As of March 24, The Texas State Department of Health reported 715 Texans have tested positive for the virus, with a total of 11 deaths. Only 65 of the 254 counties have confirmed cases.
Abbott reiterated the high demand for personal protective equipment, including masks and gloves. The governor said 10,000 masks came in March 23 from various donors, which are currently being distributed. Donations are still being accepted at www.texas.gov.
“We’re so pleased and proud and grateful to everyone who is offering donations,” Abbott said and encouraged people to continue to donate supplies or volunteer their time.
At a press conference, March 31, Governor Greg Abbott reported that as of Noon, 42,922 Texans have been tested for COVID-19. Abbott reported that 122 counties in the state have reported at least one case of COVID-19 and that 41 Texans have lost their lives in connection with COVID-19.
Abbott reported that he is modifying his executive orders on social distancing in Texas, in short according to the order, Texans are expected to limit personal interactions that can lead to COVID-19.
Abbott’s order renews and expands the previous directive to minimize social gatherings and minimize contact with people who are not in the same household. It also renews the Governor’s directive to avoid eating or drinking at bars, restaurants, and food courts, and visiting gyms or massage establishments, and it expands the order to include tattoo studios, piercing studios, and cosmetology salons. The order also maintains that schools in Texas will remain closed until Monday May 4, or until otherwise told to reopen.
As of 11:57 p.m. April 11, The Texas Department of Human Health Services has reported 12,561 COVID-19 cases in Texas, 254 fatalities related to the virus and 1,617 patients who are believed to have recovered from the virus.

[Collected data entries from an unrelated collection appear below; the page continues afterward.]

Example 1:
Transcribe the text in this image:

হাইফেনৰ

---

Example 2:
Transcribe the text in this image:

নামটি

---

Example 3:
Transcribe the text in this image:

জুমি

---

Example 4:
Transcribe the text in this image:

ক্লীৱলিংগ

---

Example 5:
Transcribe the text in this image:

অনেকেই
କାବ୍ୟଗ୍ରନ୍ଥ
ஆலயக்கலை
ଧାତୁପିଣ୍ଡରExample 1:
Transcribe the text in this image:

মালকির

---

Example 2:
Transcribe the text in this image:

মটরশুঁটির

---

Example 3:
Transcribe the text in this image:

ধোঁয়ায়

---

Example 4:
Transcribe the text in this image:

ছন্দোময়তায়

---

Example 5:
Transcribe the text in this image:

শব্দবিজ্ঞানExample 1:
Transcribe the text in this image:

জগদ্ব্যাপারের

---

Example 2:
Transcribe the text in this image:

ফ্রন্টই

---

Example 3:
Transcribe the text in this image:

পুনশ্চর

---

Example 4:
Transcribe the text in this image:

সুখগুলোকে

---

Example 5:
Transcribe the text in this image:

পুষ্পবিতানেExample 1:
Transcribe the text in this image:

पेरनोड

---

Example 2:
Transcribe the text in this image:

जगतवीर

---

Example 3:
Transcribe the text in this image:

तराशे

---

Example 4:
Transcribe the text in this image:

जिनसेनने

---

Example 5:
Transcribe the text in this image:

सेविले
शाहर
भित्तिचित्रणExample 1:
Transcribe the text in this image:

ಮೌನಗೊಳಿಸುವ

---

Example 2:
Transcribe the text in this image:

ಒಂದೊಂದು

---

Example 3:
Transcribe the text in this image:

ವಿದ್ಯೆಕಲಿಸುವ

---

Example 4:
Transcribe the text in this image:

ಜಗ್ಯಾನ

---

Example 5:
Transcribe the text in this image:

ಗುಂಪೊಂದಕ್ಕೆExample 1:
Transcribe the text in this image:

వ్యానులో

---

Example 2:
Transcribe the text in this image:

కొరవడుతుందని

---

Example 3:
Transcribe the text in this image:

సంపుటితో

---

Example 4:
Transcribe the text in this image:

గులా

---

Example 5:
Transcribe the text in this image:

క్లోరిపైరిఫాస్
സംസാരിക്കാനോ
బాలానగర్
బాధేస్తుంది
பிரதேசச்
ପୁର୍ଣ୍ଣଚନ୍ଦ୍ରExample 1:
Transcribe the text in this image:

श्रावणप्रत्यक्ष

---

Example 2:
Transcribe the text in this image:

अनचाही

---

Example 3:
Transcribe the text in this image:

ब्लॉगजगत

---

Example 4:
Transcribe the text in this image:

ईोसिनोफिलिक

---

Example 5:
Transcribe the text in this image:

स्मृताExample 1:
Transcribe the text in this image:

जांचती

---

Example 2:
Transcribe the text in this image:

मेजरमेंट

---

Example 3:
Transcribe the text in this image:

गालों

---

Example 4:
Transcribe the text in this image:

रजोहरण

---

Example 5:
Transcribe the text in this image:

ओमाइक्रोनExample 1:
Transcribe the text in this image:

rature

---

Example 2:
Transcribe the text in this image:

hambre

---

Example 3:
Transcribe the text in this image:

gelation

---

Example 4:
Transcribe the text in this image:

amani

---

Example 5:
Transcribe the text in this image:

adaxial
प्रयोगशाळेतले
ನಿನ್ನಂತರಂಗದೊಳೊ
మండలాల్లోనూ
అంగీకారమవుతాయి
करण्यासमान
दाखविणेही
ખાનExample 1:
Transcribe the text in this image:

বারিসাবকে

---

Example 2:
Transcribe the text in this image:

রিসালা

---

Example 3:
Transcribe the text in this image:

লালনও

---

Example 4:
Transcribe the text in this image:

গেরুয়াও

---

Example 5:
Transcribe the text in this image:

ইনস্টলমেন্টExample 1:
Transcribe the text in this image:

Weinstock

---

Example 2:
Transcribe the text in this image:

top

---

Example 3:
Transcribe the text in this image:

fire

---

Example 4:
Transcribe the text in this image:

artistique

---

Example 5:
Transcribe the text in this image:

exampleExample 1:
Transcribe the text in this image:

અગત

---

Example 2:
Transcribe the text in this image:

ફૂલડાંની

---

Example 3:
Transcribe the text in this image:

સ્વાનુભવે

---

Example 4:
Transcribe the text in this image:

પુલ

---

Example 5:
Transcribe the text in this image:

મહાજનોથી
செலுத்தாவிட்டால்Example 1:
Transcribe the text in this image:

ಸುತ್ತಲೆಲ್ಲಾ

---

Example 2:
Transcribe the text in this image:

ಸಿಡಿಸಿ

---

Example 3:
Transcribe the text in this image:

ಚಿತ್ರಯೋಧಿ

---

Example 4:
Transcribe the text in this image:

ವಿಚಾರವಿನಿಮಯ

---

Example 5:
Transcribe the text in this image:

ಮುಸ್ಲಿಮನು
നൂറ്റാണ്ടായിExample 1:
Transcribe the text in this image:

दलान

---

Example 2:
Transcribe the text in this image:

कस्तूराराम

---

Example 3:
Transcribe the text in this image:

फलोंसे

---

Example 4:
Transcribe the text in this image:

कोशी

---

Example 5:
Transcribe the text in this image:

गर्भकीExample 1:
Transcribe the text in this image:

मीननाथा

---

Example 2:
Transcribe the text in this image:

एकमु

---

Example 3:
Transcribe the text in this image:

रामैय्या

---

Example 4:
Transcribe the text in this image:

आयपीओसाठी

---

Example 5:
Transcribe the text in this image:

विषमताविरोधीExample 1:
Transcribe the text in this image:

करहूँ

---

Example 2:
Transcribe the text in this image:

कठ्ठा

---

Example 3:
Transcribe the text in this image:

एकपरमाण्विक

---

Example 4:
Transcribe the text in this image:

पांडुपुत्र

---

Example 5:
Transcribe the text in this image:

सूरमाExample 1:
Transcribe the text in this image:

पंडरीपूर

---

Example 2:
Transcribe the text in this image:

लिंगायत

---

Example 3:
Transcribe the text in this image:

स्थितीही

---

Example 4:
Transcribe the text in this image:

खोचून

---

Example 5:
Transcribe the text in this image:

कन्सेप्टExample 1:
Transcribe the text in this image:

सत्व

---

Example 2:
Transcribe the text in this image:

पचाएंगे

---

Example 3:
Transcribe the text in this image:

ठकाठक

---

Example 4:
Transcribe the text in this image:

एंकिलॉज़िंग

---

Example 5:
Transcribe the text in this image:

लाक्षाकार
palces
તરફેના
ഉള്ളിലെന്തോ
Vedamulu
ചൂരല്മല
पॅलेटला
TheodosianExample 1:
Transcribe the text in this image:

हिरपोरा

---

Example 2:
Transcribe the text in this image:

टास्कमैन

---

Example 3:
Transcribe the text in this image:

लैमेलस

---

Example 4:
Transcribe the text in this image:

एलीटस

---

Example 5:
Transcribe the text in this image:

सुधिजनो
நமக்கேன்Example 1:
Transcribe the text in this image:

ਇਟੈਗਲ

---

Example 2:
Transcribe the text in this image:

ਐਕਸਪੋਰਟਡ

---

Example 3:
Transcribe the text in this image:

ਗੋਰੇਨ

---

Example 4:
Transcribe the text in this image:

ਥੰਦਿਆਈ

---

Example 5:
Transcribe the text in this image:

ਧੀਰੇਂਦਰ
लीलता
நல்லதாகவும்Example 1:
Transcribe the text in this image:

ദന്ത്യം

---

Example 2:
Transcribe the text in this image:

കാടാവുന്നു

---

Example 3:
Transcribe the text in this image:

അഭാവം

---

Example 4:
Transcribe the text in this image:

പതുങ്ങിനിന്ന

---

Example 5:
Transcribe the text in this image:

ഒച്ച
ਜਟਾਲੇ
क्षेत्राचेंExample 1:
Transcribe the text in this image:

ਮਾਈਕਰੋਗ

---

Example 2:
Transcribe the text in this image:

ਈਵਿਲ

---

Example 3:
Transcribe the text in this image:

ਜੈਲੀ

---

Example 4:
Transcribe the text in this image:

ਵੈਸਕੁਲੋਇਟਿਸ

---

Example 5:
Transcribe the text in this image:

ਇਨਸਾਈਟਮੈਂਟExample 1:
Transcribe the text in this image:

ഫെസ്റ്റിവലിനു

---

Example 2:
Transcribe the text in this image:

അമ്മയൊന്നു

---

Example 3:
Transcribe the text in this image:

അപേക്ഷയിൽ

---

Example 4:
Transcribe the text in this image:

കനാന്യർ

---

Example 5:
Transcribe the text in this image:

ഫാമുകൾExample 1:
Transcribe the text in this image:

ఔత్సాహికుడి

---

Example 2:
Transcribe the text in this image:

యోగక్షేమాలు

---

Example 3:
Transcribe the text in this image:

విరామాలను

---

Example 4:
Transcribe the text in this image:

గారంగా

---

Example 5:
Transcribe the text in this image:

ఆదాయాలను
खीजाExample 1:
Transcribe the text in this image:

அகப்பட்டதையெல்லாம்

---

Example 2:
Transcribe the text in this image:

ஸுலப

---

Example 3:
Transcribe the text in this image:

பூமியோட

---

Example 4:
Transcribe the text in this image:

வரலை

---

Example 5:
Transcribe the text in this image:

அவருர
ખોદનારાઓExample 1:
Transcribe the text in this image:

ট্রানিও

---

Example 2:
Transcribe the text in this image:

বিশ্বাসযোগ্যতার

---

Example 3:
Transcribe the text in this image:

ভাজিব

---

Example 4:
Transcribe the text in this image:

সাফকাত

Hays County Judge Ruben Becerra Sr. reported via his personal Twitter and later a press release from the county that Hays County has reported 82 lab-confirmed positive COVID-19 cases as of April 10, up from 79 reported on April 9.
Hays County Local Health Department reports 82 lab-confirmed positive COVID-19 cases as of April 10, up from 79 on April 9. pic.twitter.com/z7clFd3gWl
— Judge Ruben Becerra (@rubenbecerrasr) April 10, 2020
Abbott is expected to issue an executive order next week regarding businesses in Texas reopening. The Governor stated in a press conference Friday that he wants to reopen businesses to begin economic revitalization across the state.
“We will focus on protecting lives while restoring livelihoods; we can and we must do this,” Abbott said.